U.S. Pat. No. 3,130,953 to Carpenter describes a tension sleeve that includes inwardly directed longitudinal keys provided at one edge of the split. (During rotation, this longitudinal key engages a groove in the rotary valve body to pull the sleeve around together with the rotary valve body) and depends on the particular relative position of the ports on the sleeve. . Thus, the edge of the sleeve with the key adjacent to the split is described as the leading edge, the opposite edge of the sleeve adjacent to the split is described as the trailing edge, and the port is located at the trailing edge. is located in close proximity to the key but far away from the leading edge, thereby reducing any negative impact on the sealing effect that may be due to tension on the key. The key is radial in order to prevent the leading edge of the sleeve from coupling with the rotating bore of the sleeve, yet the ports located near the trailing edge must maintain sealing pressure. is slightly inclined to the

U.S. Patent No. 4, issued to Hansen.
No. 494.500 describes a rotary valve assembly for an internal combustion engine having a rotary valve body surrounded by a cylindrical member preferably made of ceramic material. Because the cylindrical member is relatively thick and rigid, and because the cylindrical member has an unbroken but constant lateral movement along its length, the gas pressure within the combustion chamber acts to move the cylinder laterally; This seals the surface near the boat with the rotating bore of the cylindrical member. The universal joint allows eccentric drive of the rotary valve assembly. The rotary valve body is rotatably driven by a longitudinally oriented key located diametrically opposite a boat extending along the length of the rotary valve body and communicating periodically with the intake and exhaust passages of the engine. to the cylindrical sealing sleeve.

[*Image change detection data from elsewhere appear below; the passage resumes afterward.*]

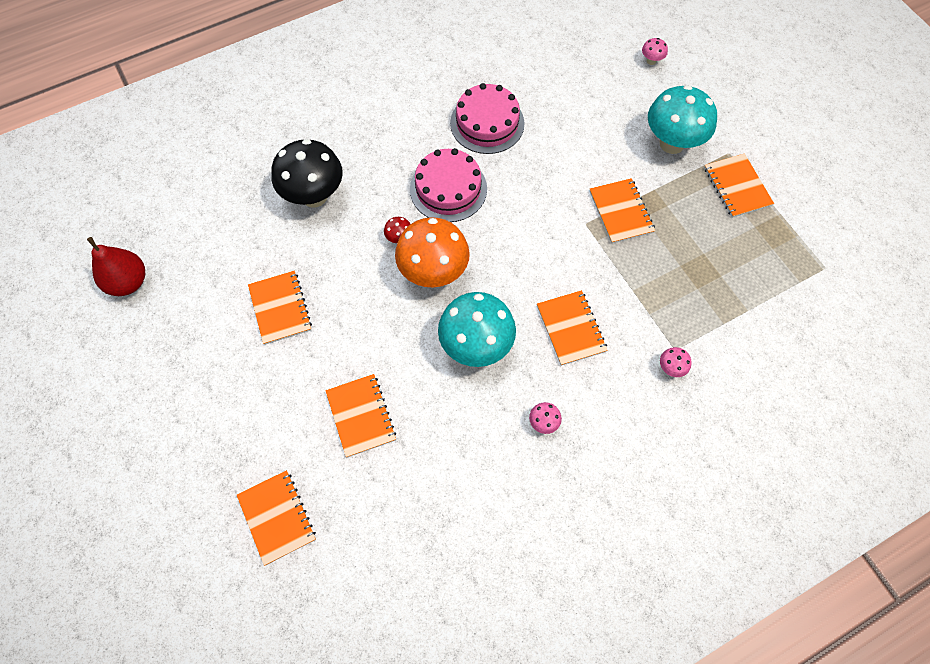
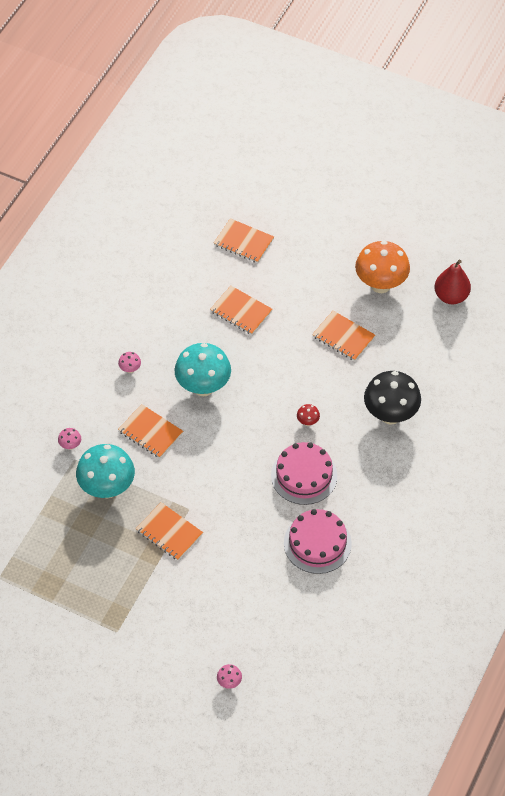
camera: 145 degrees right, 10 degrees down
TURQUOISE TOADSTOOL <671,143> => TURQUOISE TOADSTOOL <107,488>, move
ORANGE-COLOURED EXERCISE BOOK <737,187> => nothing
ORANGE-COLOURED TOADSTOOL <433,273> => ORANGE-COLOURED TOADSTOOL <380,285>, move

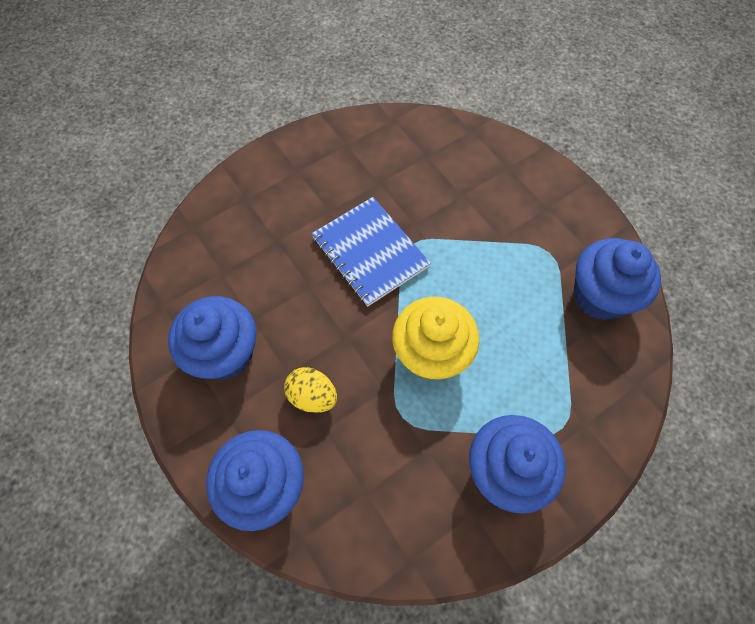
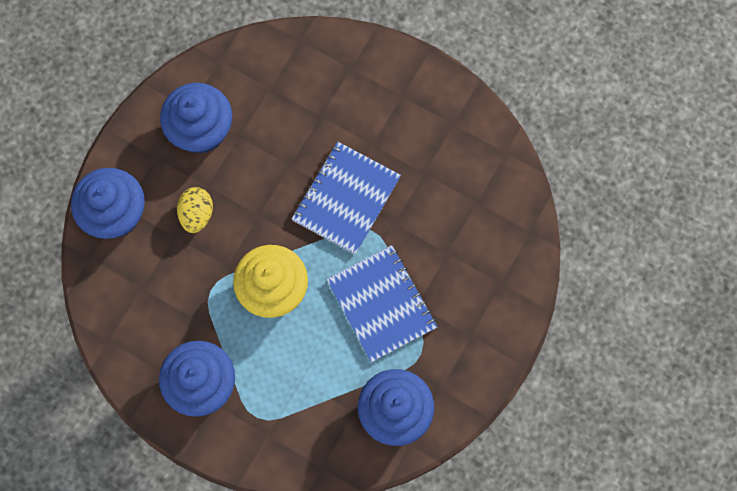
camera: 65 degrees right, 10 degrees up
nothing => COBALT EXERCISE BOOK <381,304>

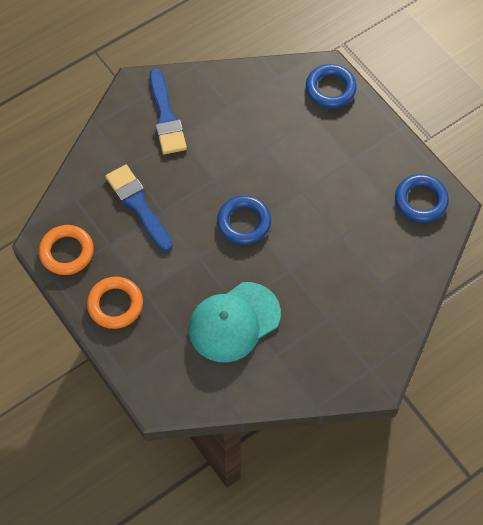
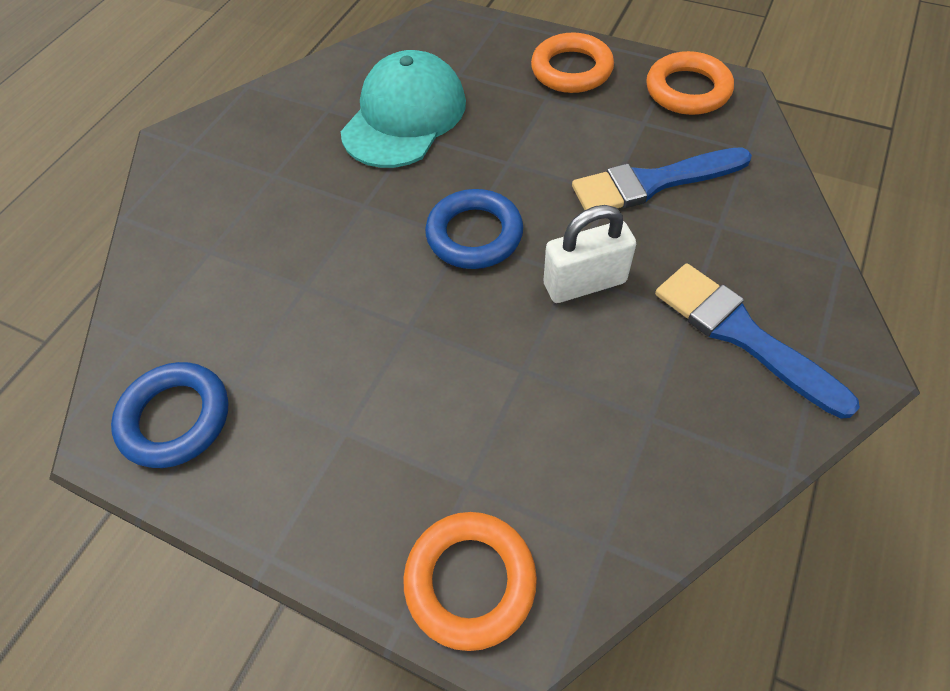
camera: 155 degrees right, 5 degrees down
COBALT TORUS <330,89> => ORANGE-COLOURED TORUS <470,581>
COBALT PAINT BRUSH <138,205> => COBALT PAINT BRUSH <652,183>, 135 degrees clockwise
nothing => SNOW-WHITE PADLOCK <584,283>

U.S. Patent Nos. 3.130.953 and 4,494.50
In both cases of No. 0, the rotary valve body is surrounded by a split sleeve or a cylindrical member, and the split sleeve shields the inner wall of the cylindrical member over its entire length in the longitudinal direction so that the split sleeve or cylindrical member is not exposed to the combustion chamber. That's what I do.

q amount per plate! It is an object of the present invention to provide a rotary valve assembly in which the sealing sleeve is exposed to the combustion chamber and thus directly exposed to the thermal pressures generated during engine operation. The metal sleeve of this structure can provide very effective cooling, thereby allowing high compression ratios giving thermal efficiency, as well as turbocharging or Enables supercharging.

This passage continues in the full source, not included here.